--- SOURCE MATERIAL ---

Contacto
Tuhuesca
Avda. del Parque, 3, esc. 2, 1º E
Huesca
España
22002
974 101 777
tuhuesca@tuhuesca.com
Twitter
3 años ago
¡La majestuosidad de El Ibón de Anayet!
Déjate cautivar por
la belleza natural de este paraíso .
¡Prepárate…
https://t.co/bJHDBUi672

---
--- SOURCE MATERIAL ---

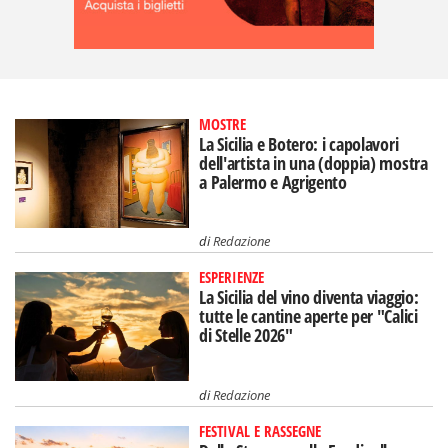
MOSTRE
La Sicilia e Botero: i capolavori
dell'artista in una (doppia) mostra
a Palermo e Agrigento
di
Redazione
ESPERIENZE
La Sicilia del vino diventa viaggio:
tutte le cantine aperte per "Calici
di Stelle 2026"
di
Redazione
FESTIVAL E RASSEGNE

---

### TASK TO CARRY OUT
List every line above that holds the word "Sicilia".

### ANSWER SPACE
La Sicilia e Botero: i capolavori
La Sicilia del vino diventa viaggio:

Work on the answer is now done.